RapidMedX — Smart Patient Triage
AI-assisted triage for hospitals that reduced wait times and improved outcomes.
Problem
Large hospitals struggled with long ED wait times and inconsistent triage prioritisation. Clinicians needed an accurate, fast tool to rank incoming patients by risk so critical cases were seen earlier.
Our Approach
We designed a lightweight clinical AI that augments triage nurses by analysing presenting complaints, vitals, and historical records to produce a real-time risk score. The system integrates with the hospital's EHR and provides clear explanations for each risk signal.
Solution
- Built a diagnosis-aware NLP model to parse triage notes and symptoms.
- Fused symptom embeddings with vitals and prior history using a hybrid ML model.
- Deployed as an edge-capable microservice with EHR connectors and a nurse-facing dashboard.
Outcome
In pilot deployments across three regional hospitals:
- Average patient wait time reduced by 40%.

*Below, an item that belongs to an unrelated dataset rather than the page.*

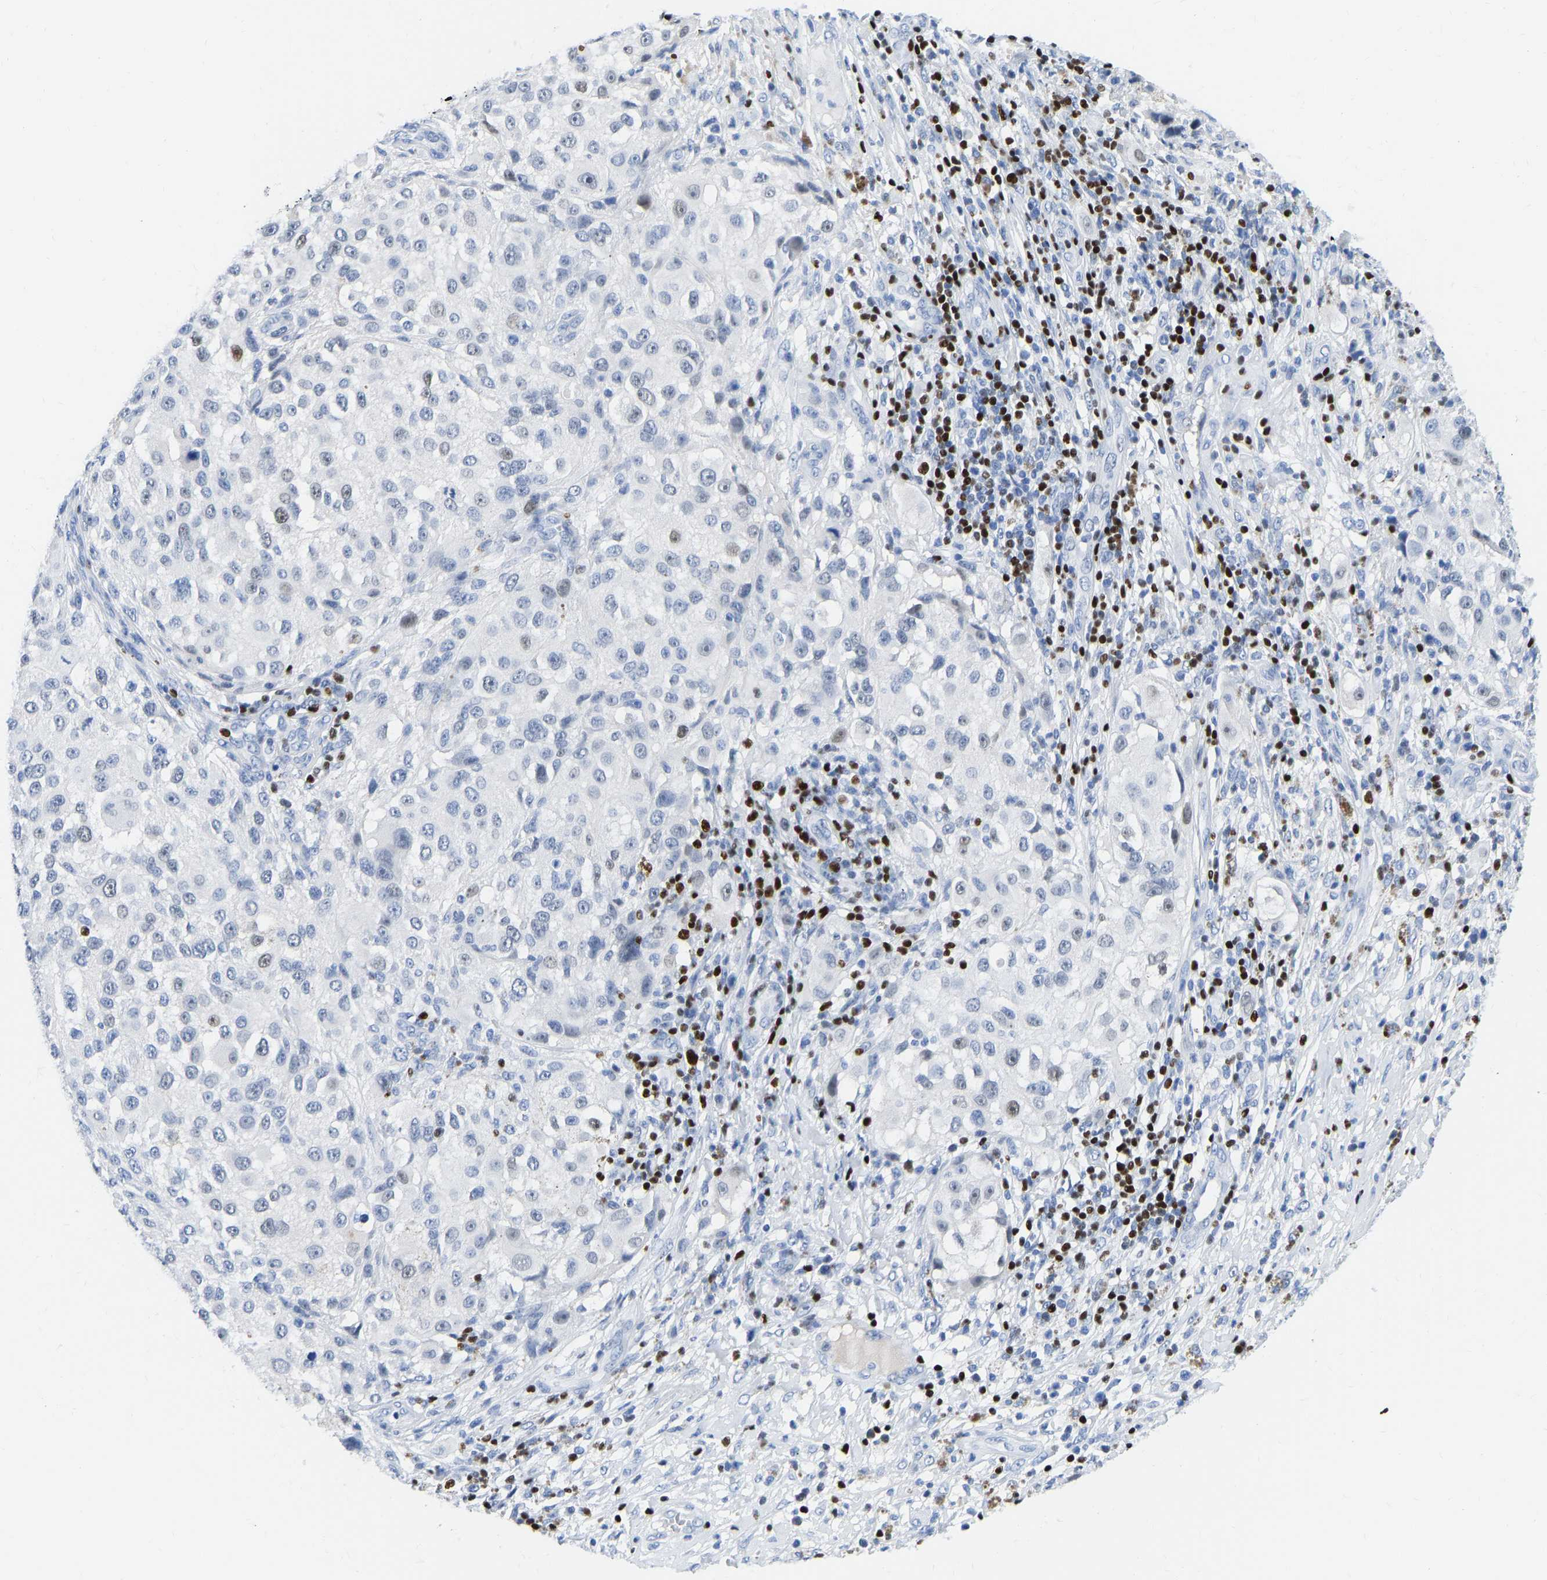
{"staining": {"intensity": "moderate", "quantity": "<25%", "location": "nuclear"}, "tissue": "melanoma", "cell_type": "Tumor cells", "image_type": "cancer", "snomed": [{"axis": "morphology", "description": "Necrosis, NOS"}, {"axis": "morphology", "description": "Malignant melanoma, NOS"}, {"axis": "topography", "description": "Skin"}], "caption": "IHC staining of malignant melanoma, which shows low levels of moderate nuclear staining in about <25% of tumor cells indicating moderate nuclear protein expression. The staining was performed using DAB (3,3'-diaminobenzidine) (brown) for protein detection and nuclei were counterstained in hematoxylin (blue).", "gene": "TCF7", "patient": {"sex": "female", "age": 87}}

- Prioritisation accuracy increased by 18% (clinician-validated).
- Adoption rate among triage staff > 85% within 6 weeks.
Tech Stack
Python, FastAPI, TensorFlow/PyTorch (model ensemble), PostgreSQL, Docker, MQTT for device telemetry, React dashboard.
Client Impact
Improved throughput, better clinical outcomes for high-risk patients, and measurable staff time savings.